Available records Block Start

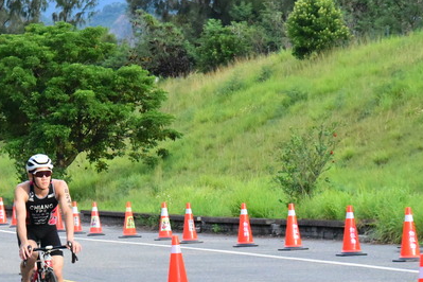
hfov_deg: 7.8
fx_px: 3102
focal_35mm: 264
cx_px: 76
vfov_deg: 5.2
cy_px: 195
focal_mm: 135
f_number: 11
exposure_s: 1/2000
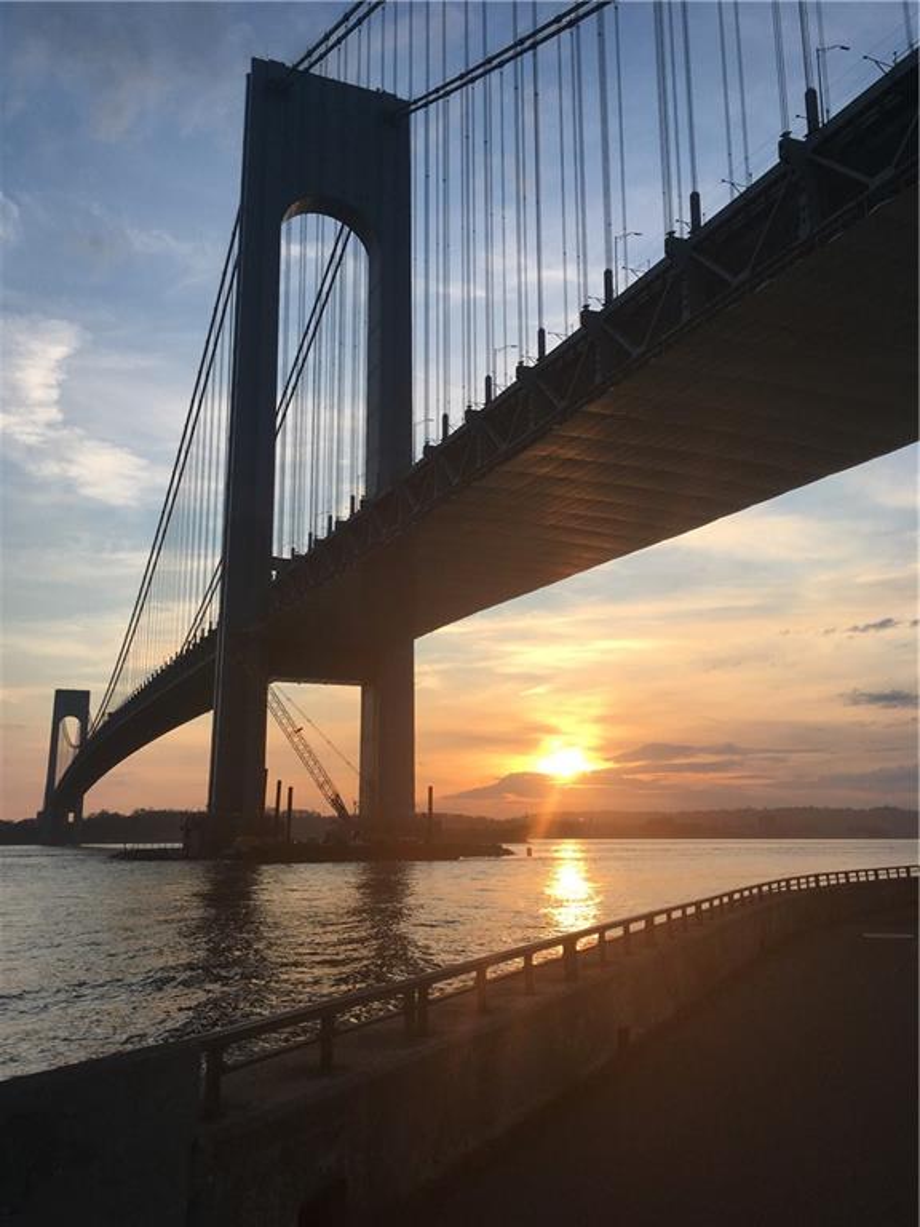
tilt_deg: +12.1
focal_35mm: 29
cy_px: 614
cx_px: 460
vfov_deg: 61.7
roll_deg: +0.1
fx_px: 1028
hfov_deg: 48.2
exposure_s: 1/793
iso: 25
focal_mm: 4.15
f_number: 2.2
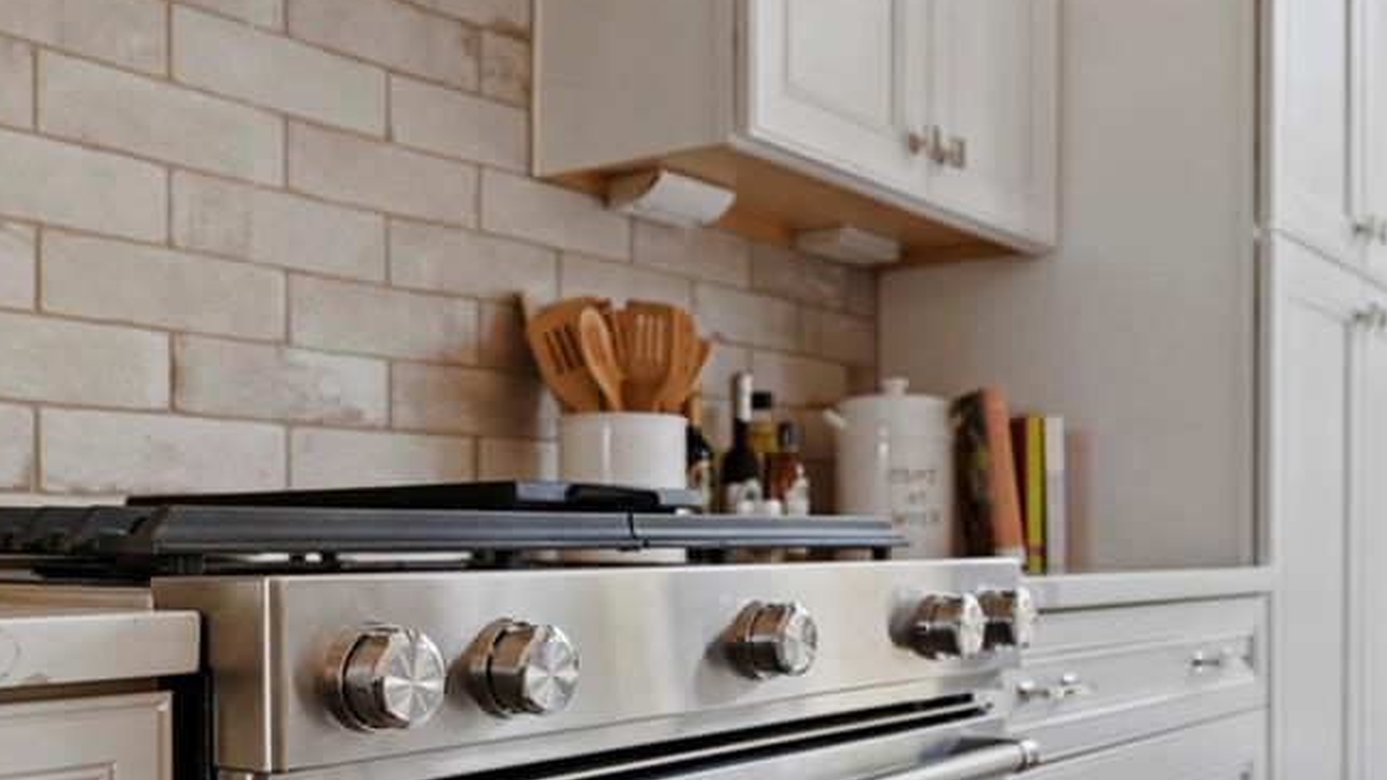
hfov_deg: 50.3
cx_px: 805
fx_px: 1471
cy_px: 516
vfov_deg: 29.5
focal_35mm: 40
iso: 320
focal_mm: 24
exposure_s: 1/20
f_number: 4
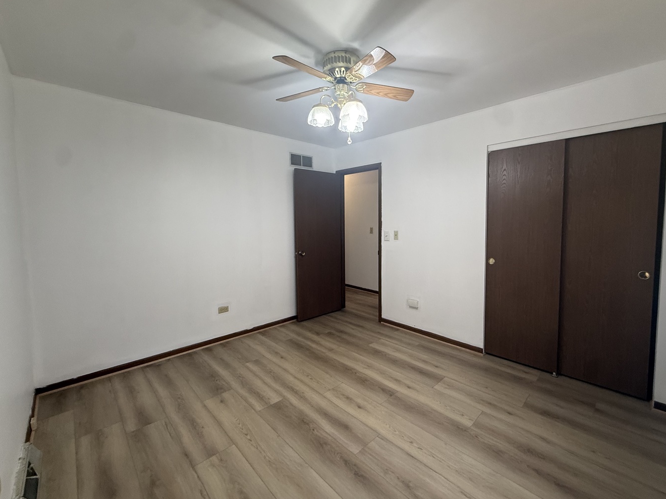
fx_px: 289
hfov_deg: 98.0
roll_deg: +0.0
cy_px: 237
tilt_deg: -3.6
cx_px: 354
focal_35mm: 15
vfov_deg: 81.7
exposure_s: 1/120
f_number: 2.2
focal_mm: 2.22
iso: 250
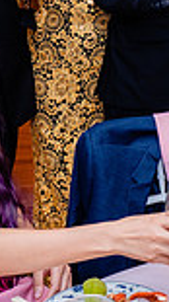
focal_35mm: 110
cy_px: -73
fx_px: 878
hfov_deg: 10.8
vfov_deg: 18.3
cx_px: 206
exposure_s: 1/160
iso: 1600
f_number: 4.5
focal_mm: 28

Available records Block End
Available records Block Start

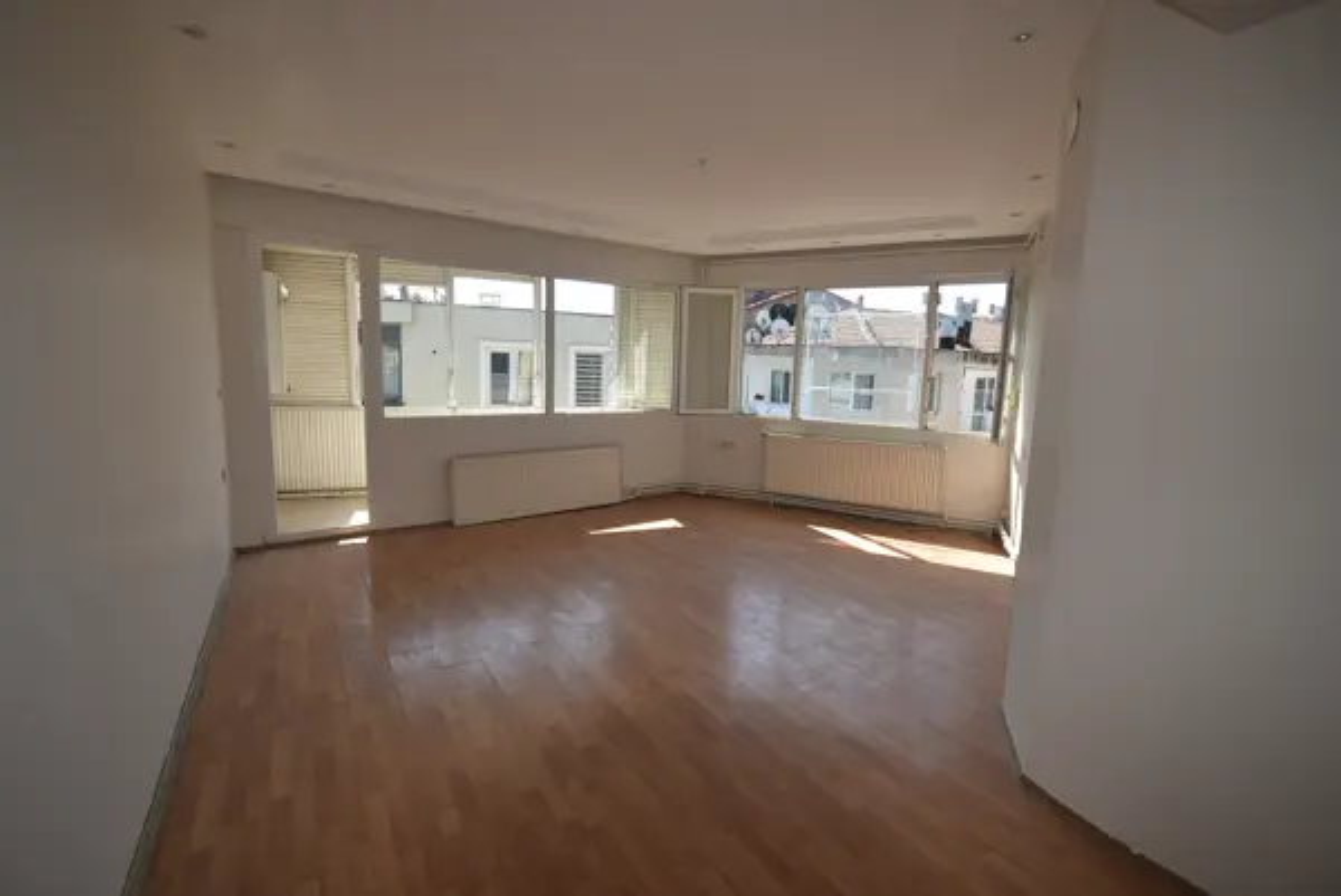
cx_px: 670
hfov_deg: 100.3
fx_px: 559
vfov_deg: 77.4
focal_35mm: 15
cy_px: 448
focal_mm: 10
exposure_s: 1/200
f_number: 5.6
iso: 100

Available records Block End

What you will do:
Return only the part above that opens with the line containing "hfov_deg: 7.8" and closes with the line containing "roll_deg: +0.0", exactly and with both ends, skipping the pictures.

Output of the task:
hfov_deg: 7.8
fx_px: 3102
focal_35mm: 264
cx_px: 76
vfov_deg: 5.2
cy_px: 195
focal_mm: 135
f_number: 11
exposure_s: 1/2000
tilt_deg: +12.1
focal_35mm: 29
cy_px: 614
cx_px: 460
vfov_deg: 61.7
roll_deg: +0.1
fx_px: 1028
hfov_deg: 48.2
exposure_s: 1/793
iso: 25
focal_mm: 4.15
f_number: 2.2
hfov_deg: 50.3
cx_px: 805
fx_px: 1471
cy_px: 516
vfov_deg: 29.5
focal_35mm: 40
iso: 320
focal_mm: 24
exposure_s: 1/20
f_number: 4
fx_px: 289
hfov_deg: 98.0
roll_deg: +0.0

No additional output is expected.